Exercise goal – Find the line with "5. **位域字段**：根据架构而定" and the line with "这样您就能正确处理所有网络协议中的大端序字段了！" in the entries below; output exactly those two lines, every line between them, and no others.
### Data for analysis
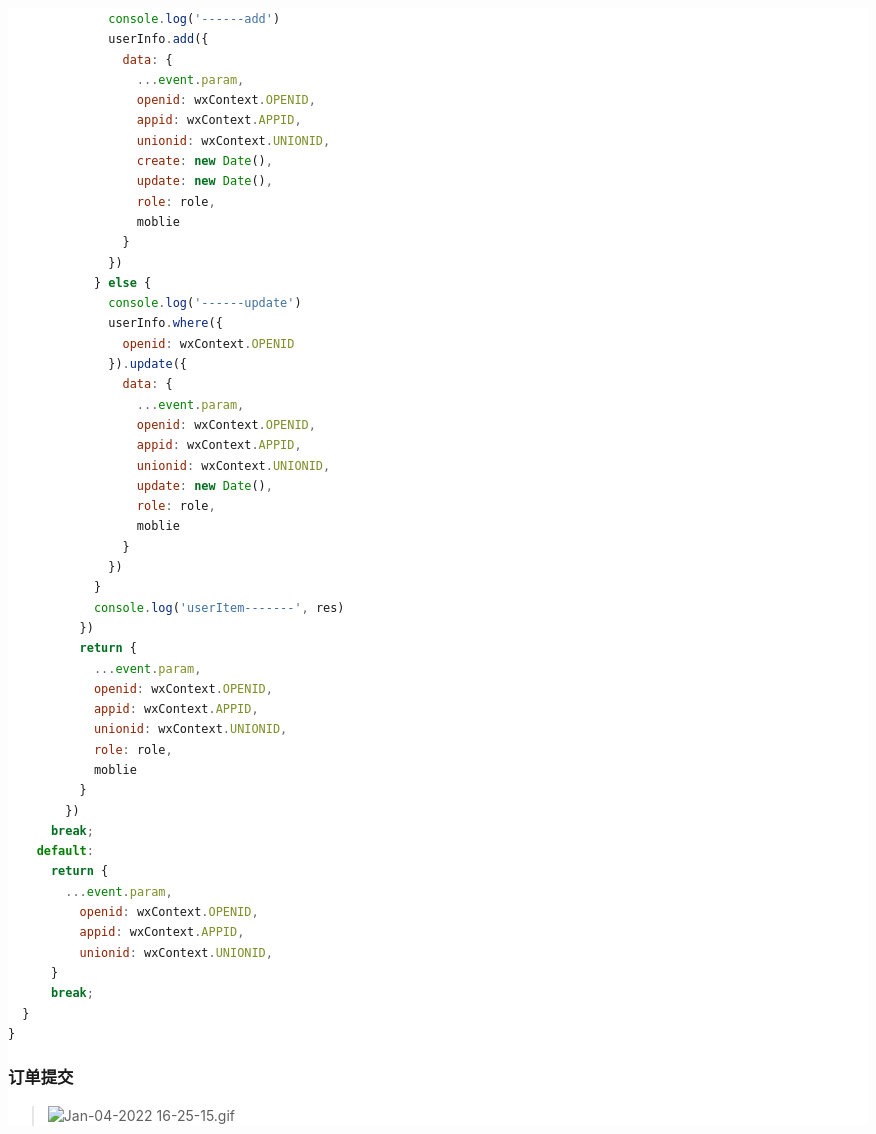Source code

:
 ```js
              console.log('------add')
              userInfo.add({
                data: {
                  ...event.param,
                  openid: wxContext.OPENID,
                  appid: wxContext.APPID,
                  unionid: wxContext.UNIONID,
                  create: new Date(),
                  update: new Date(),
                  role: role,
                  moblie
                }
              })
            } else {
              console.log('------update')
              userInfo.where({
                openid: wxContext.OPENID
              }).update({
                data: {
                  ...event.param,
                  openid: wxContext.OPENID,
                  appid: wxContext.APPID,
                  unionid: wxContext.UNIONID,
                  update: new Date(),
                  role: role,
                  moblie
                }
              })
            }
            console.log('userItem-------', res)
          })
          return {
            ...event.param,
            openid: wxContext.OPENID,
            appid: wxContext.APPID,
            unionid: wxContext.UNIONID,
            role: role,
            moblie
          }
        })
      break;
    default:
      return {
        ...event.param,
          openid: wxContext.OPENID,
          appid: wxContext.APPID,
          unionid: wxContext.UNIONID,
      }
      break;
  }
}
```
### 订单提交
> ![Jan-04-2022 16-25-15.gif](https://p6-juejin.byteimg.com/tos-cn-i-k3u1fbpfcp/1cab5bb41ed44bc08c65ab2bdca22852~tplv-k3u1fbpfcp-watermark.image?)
######
### Data for analysis
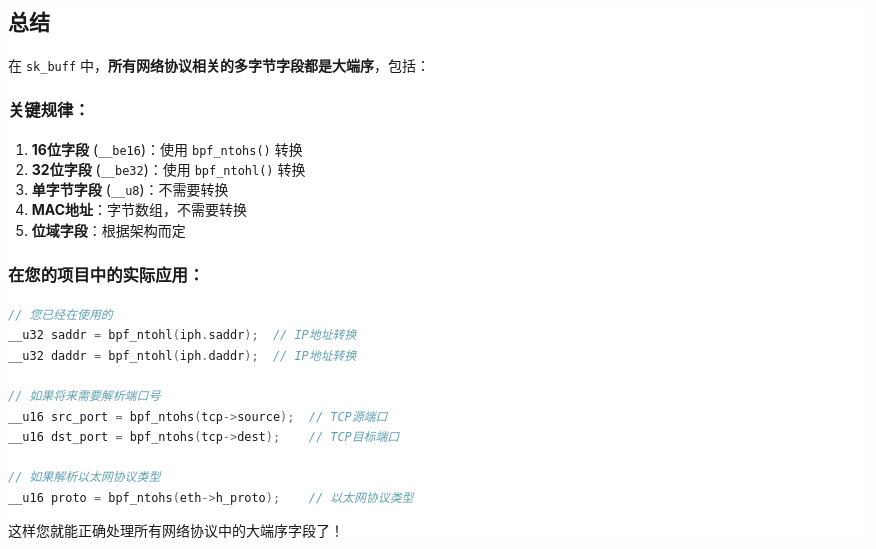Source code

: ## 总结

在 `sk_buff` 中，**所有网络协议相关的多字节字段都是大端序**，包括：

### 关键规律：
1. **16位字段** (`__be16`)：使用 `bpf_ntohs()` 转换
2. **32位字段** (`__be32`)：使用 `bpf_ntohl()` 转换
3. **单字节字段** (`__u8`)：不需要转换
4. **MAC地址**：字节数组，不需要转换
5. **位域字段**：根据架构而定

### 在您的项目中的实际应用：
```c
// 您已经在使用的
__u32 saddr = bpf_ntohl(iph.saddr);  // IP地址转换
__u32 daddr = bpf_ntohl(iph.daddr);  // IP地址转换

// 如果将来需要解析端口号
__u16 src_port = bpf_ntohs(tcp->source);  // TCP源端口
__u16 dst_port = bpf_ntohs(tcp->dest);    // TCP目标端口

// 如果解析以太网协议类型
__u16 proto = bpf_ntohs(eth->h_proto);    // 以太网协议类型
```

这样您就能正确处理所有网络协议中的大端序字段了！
######
Response to this task –
5. **位域字段**：根据架构而定

### 在您的项目中的实际应用：
```c
// 您已经在使用的
__u32 saddr = bpf_ntohl(iph.saddr);  // IP地址转换
__u32 daddr = bpf_ntohl(iph.daddr);  // IP地址转换

// 如果将来需要解析端口号
__u16 src_port = bpf_ntohs(tcp->source);  // TCP源端口
__u16 dst_port = bpf_ntohs(tcp->dest);    // TCP目标端口

// 如果解析以太网协议类型
__u16 proto = bpf_ntohs(eth->h_proto);    // 以太网协议类型
```

这样您就能正确处理所有网络协议中的大端序字段了！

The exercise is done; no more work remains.